Turning China green: Li Lu’s case for optimism

April 7, 2011, 2:46 PM UTC
An operating power plant in China.
Image via Wikipedia

The environmental consequences of China’s economic growth are both well-known and horrifying: more cars, more coal and more toxic crud fouling its streams and rivers. Less appreciated are the reasons for hope.

“This is a critical year, really a transformational moment,” says Li Lu, the chairman of Himalaya Capital Management and a leading candidate to take over for Warren Buffett when the investing guru eventually retires.  (Li’s chances improved recently when leading rival David Sokol parted ways with Berkshire Hathaway (BRKB).)

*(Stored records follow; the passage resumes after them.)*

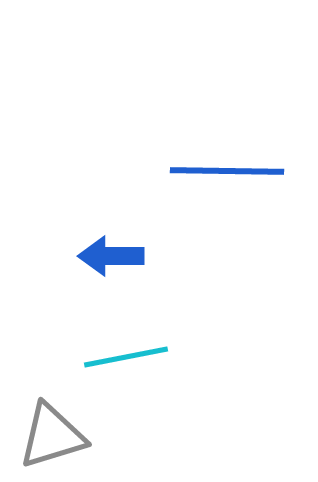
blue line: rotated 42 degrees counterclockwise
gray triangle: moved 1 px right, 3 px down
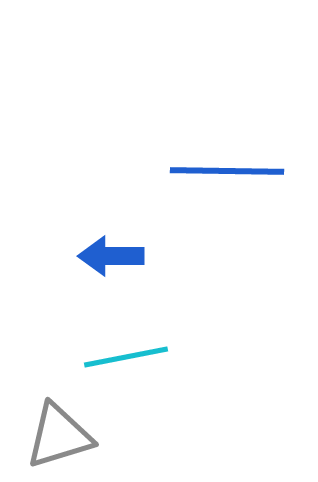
gray triangle: moved 7 px right
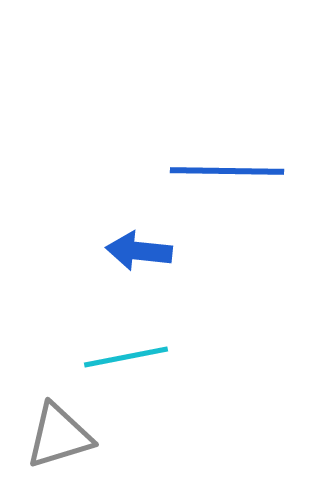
blue arrow: moved 28 px right, 5 px up; rotated 6 degrees clockwise
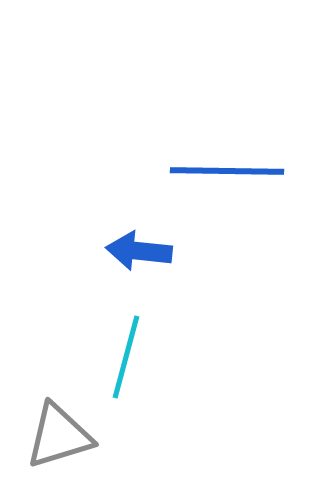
cyan line: rotated 64 degrees counterclockwise
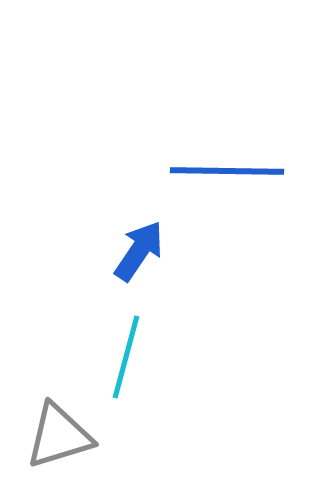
blue arrow: rotated 118 degrees clockwise
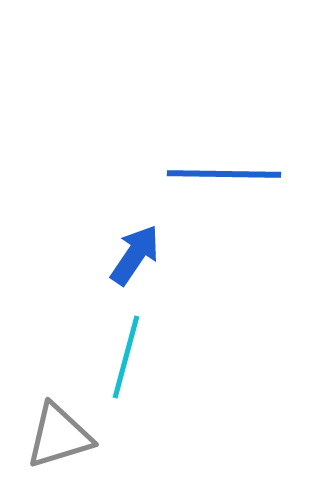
blue line: moved 3 px left, 3 px down
blue arrow: moved 4 px left, 4 px down
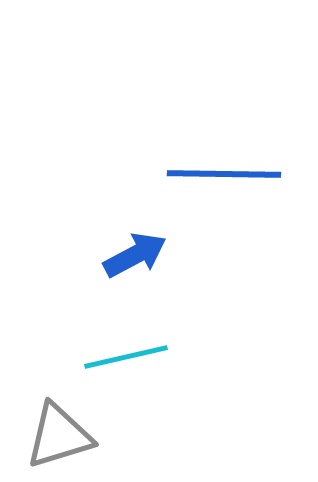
blue arrow: rotated 28 degrees clockwise
cyan line: rotated 62 degrees clockwise
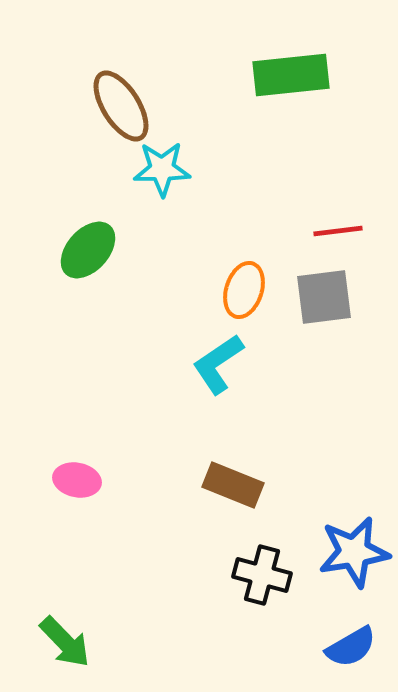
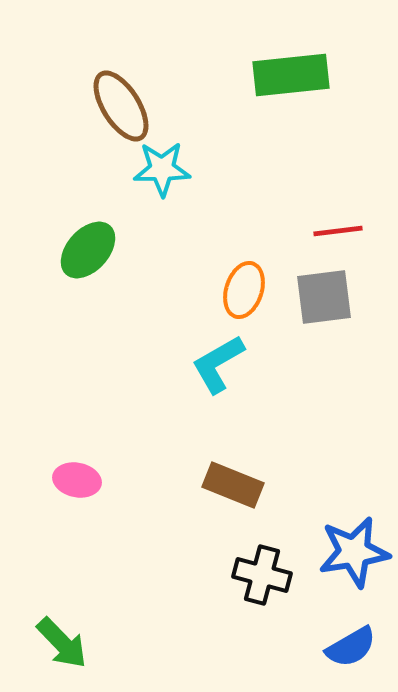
cyan L-shape: rotated 4 degrees clockwise
green arrow: moved 3 px left, 1 px down
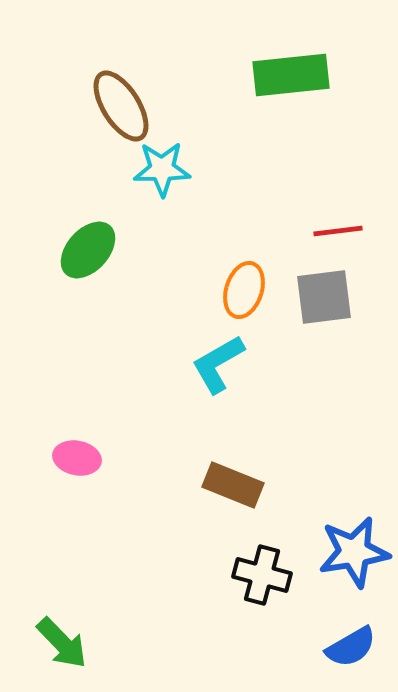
pink ellipse: moved 22 px up
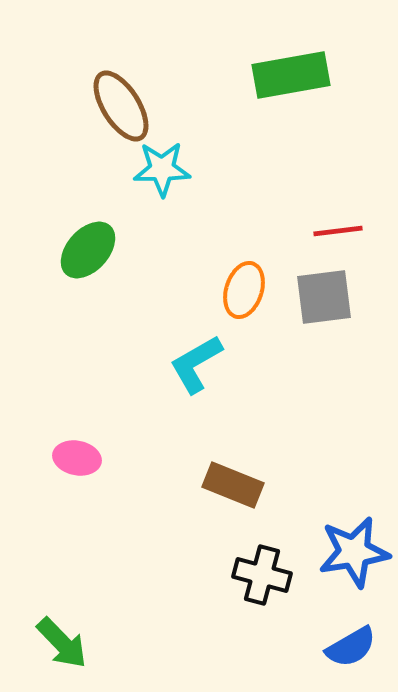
green rectangle: rotated 4 degrees counterclockwise
cyan L-shape: moved 22 px left
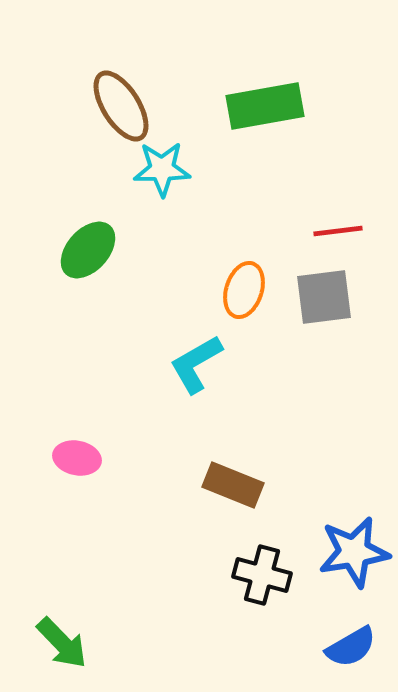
green rectangle: moved 26 px left, 31 px down
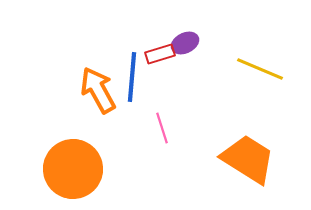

The Chinese government is mulling a five-year plan with potentially dramatic goals for reductions in pollution, Li told an audience at Fortune’s Brainstorm Green conference this week. China’s two major power grids are both testing systems that can store green energy from wind and solar. If they prove efficient in ongoing trials, Li believes, it will open the door to the government rolling out clean energy “on a gigawatt scale in a short amount of time.”

The driving force behind the coming green wave — if it indeed materializes — will not be the massive carbon dioxide output by China, which has passed the U.S. as the biggest greenhouse gas emitter. Instead it’s the sulfer dioxide the country’s coal plants emit, he says. “The real threat of coal in China is not the CO2 it’s the SO2.  It’s killing people,” Li says.

Li believes that the best bet for quickly and dramatically slashing its reliance on coal are deposits of natural gas buried deep underneath the country. While not as well understood as the massive shale deposits in the U.S. that have boosted the production of natural gas and sent its price plunging, Li is confident China’s shale holds similar good news.